My Fibromyalgia Patient With Chronic Back Pain and Gout Swears That Colchicine is a Miracle For All Three of Her Painful Conditions

Mary Madore is no stranger to pain, but it seems that over our last couple of visits, I have eliminated or mitigated all her painful conditions. She didn’t make good on it, but the other day she proclaimed “I could kiss you”.

Like many other people who have had their gallbladder removed, she has had terrible yellow diarrhea and abdominal pain, not just after her surgery, but even decades before. I explained simplistically “you seem to have too much random bile in your gut” and prescribed her cholestyramine pills to bind her bile. That worked like a charm.

Then we had her gout (read my basic treatise on gout here). She gets emotionally imbalanced on prednisone, so I tried her on colchicine for her smoldering, chronic gout. It worked, but I didn’t see my way to starting allopurinol for her, since it often aggravates gout in the beginning and patients often need prednisone then. It is taking two colchicine pills a day to control her symptoms, and we had to first get her off her blood pressure medication, carvedilol, because of the interaction between it and colchicine, but it’s working.

Not only that, but she told me her fibromyalgia pain is half of what it used to be and her chronic, debilitating back pain is 90% better.

This sent me googling the literature.

My search results were mixed:

Intravenous colchicine has shown some, albeit temporary, benefit for back pain. Oral colchicine has not shown benefit in double blind studies.

There is no good evidence that it helps fibromyalgia. In fact, there are reports that long term use can cause fibromyalgia or something like it.

Of course, we know colchicine is a powerful anti inflammatory drug that can treat many conditions. Its use dates back to ancient Egypt 1,500 BC. A short list from an excellent review article includes the following:

  • Gout
  • Pseudogout
  • Pericarditis
  • Bechet’s Disease
  • Actinic keratosis
  • Familial Mediterranean Fever
  • Secondary Amyloidosis
  • Epidermolysis bullosa acquisita
  • Leukocytic vasculitis
  • Sweet’s syndrome
  • Recurrent aphtous stomatitis
  • Chronic urticaria
  • Granuloma Annulare
  • Hennoch Shönlein Purpura

Colchicine was briefly studied as a potential Covid drug with dismal results.

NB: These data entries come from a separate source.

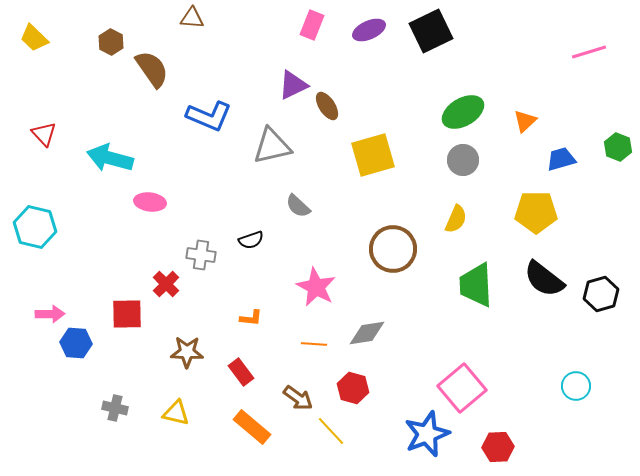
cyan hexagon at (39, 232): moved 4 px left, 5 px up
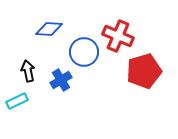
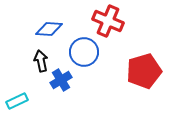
red cross: moved 10 px left, 15 px up
black arrow: moved 13 px right, 10 px up
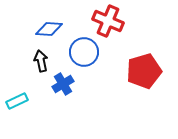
blue cross: moved 2 px right, 4 px down
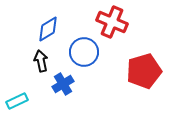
red cross: moved 4 px right, 1 px down
blue diamond: moved 1 px left; rotated 36 degrees counterclockwise
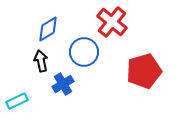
red cross: rotated 16 degrees clockwise
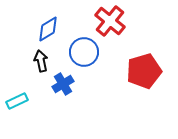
red cross: moved 2 px left, 1 px up
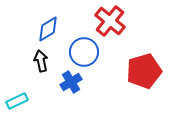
blue cross: moved 8 px right, 2 px up
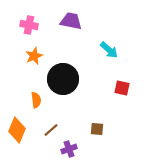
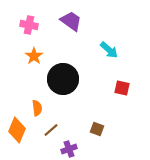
purple trapezoid: rotated 25 degrees clockwise
orange star: rotated 12 degrees counterclockwise
orange semicircle: moved 1 px right, 8 px down
brown square: rotated 16 degrees clockwise
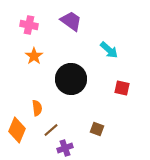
black circle: moved 8 px right
purple cross: moved 4 px left, 1 px up
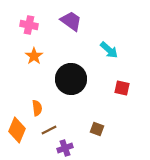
brown line: moved 2 px left; rotated 14 degrees clockwise
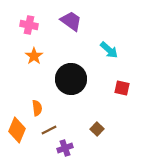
brown square: rotated 24 degrees clockwise
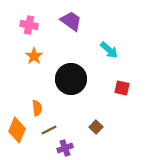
brown square: moved 1 px left, 2 px up
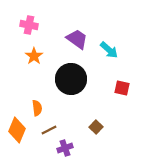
purple trapezoid: moved 6 px right, 18 px down
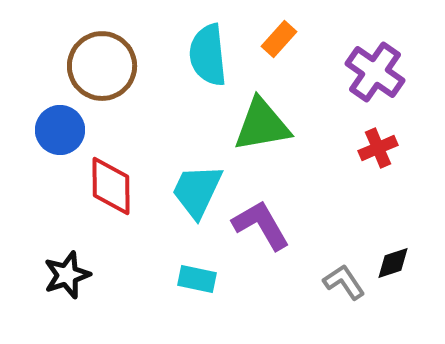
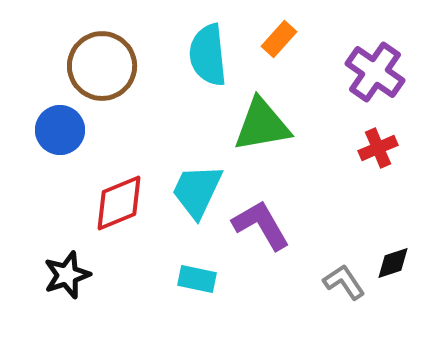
red diamond: moved 8 px right, 17 px down; rotated 68 degrees clockwise
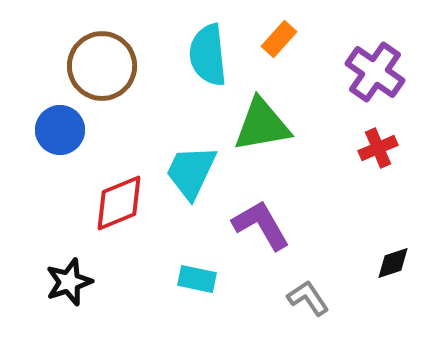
cyan trapezoid: moved 6 px left, 19 px up
black star: moved 2 px right, 7 px down
gray L-shape: moved 36 px left, 16 px down
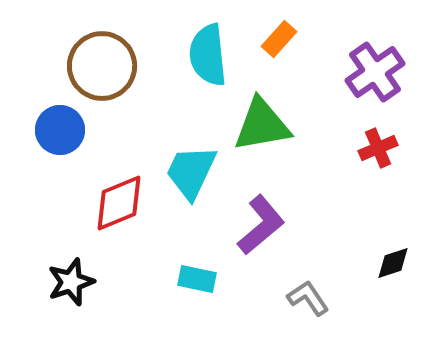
purple cross: rotated 20 degrees clockwise
purple L-shape: rotated 80 degrees clockwise
black star: moved 2 px right
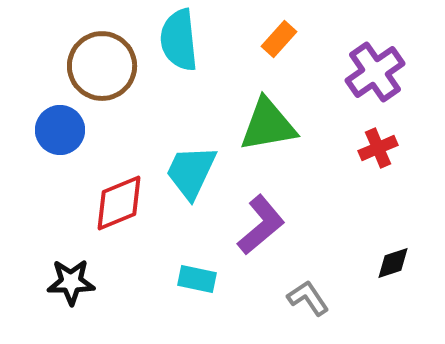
cyan semicircle: moved 29 px left, 15 px up
green triangle: moved 6 px right
black star: rotated 18 degrees clockwise
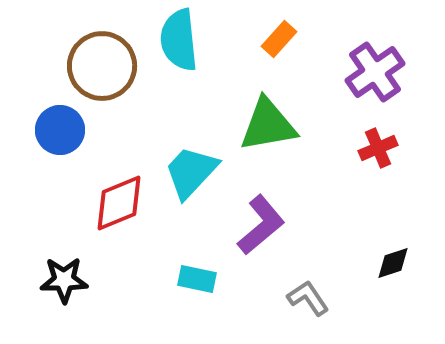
cyan trapezoid: rotated 18 degrees clockwise
black star: moved 7 px left, 2 px up
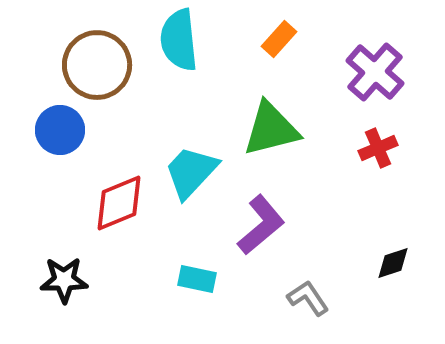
brown circle: moved 5 px left, 1 px up
purple cross: rotated 14 degrees counterclockwise
green triangle: moved 3 px right, 4 px down; rotated 4 degrees counterclockwise
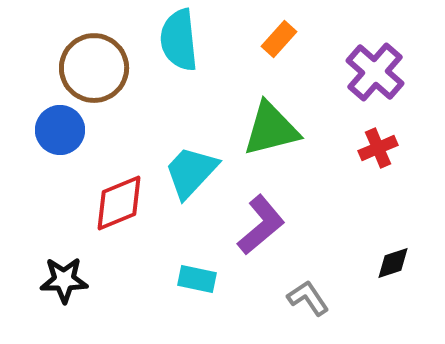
brown circle: moved 3 px left, 3 px down
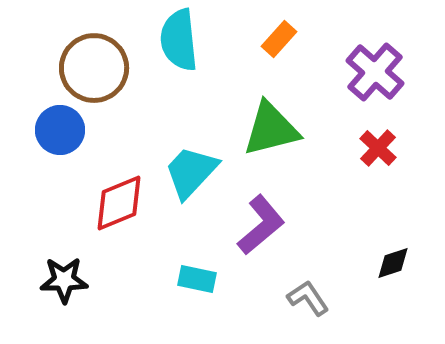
red cross: rotated 24 degrees counterclockwise
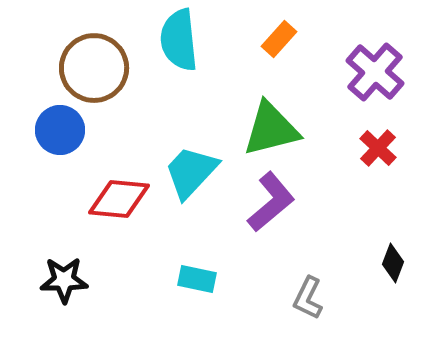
red diamond: moved 4 px up; rotated 28 degrees clockwise
purple L-shape: moved 10 px right, 23 px up
black diamond: rotated 51 degrees counterclockwise
gray L-shape: rotated 120 degrees counterclockwise
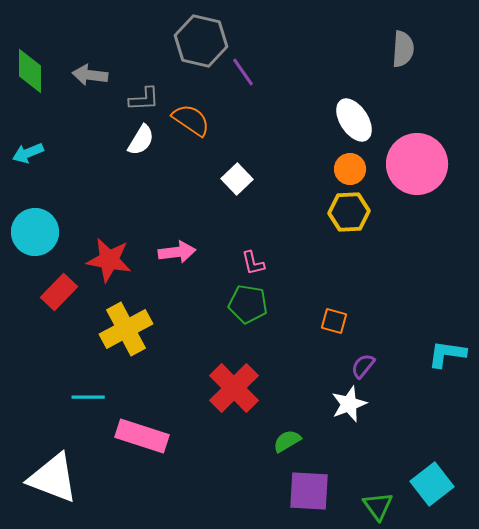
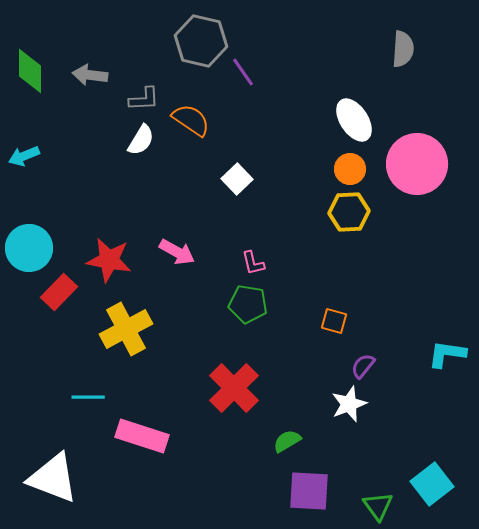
cyan arrow: moved 4 px left, 3 px down
cyan circle: moved 6 px left, 16 px down
pink arrow: rotated 36 degrees clockwise
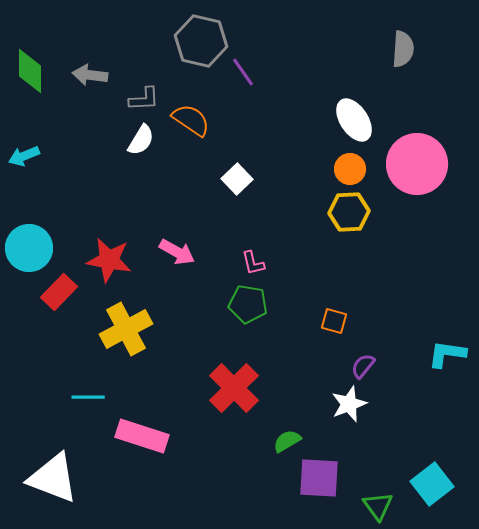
purple square: moved 10 px right, 13 px up
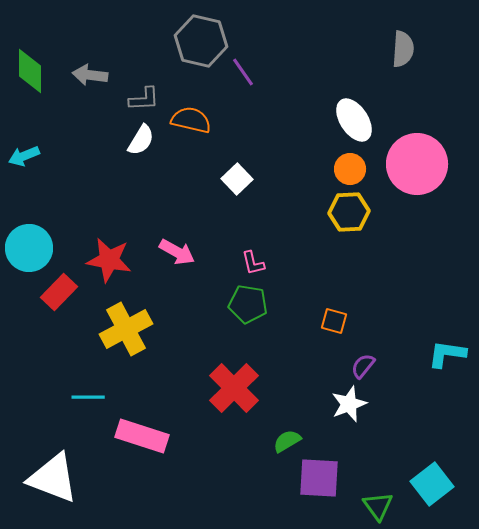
orange semicircle: rotated 21 degrees counterclockwise
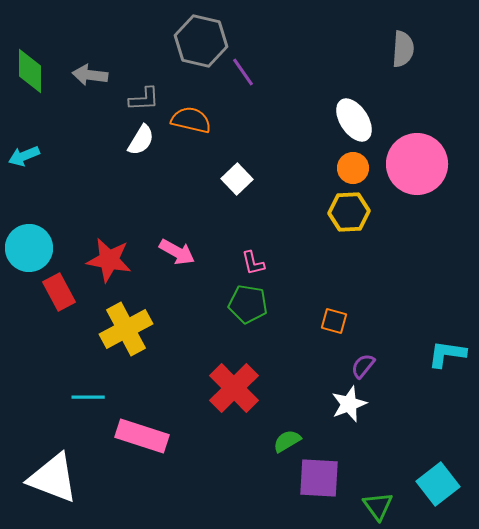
orange circle: moved 3 px right, 1 px up
red rectangle: rotated 72 degrees counterclockwise
cyan square: moved 6 px right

Colchicine appears to lower overall cancer incidence and cardiovascular disease. An older study by Crittenden found that the myocardial infarction prevalence in colchicine treated gout patients was 1.2% versus 2.6% in patients on other treatments. A more recent study found a 49% lower risk of primary cardiovascular events in colchicine users and also a 73% reduction in all cause mortality.

This is better than the 25% risk reduction of the latest fad drug, Jardiance, which reduces blood sugar by lowering the renal threshold for peeing out sugar. It is now recommended by cardiologists for reducing cardiovascular deaths even in non-diabetics. Colchicine is more in the benefit range of atorvastatin, Lipitor, which was at one point the best selling drug in this country.

Will colchicine ever climb to those heights? Not likely, because it is old, generic and now cheap again. But there is an irony here: Colchicine never underwent the rigorous approval process of modern times because it was such an old drug. The FDA disallowed several such old medications and an enterprising drug company offered to do the testing in return for an exclusive patent of this ancient drug. They got what they wanted and the price went up astronomically. But now colchicine is generic again and there is no money to be made from these promising newer cardiovascular and cancer reducing properties.

4 Responses to “My Fibromyalgia Patient With Chronic Back Pain and Gout Swears That Colchicine is a Miracle For All Three of Her Painful Conditions”


  1. 1 Don Baag October 9, 2022 at 8:45 am

    Thank you. Evidence-based only works so well. Glad to see that old-fashion art of medicine and anecdotal experience still plays a role. This is a useful tool for when nothing standard helps.

  2. 2 David Felker October 10, 2022 at 9:05 am

    Very interesting… another useful tool in our PCP toolbox. And the principle of ‘Follow The Money’ always shows true corporate (and thereby regulatory agency) motivations

  3. 3 steven feldman October 15, 2022 at 9:38 pm

    by not treating with urate lowering therapy (ult) there is the risk that destructive tophaceous gout will develop as well as the risk of urolithiasis, if she is an over producer. of course when starting ult, colchicine will have to be continued for a variable period, usually 3-6 months, to avoid flares associated with ult initiation.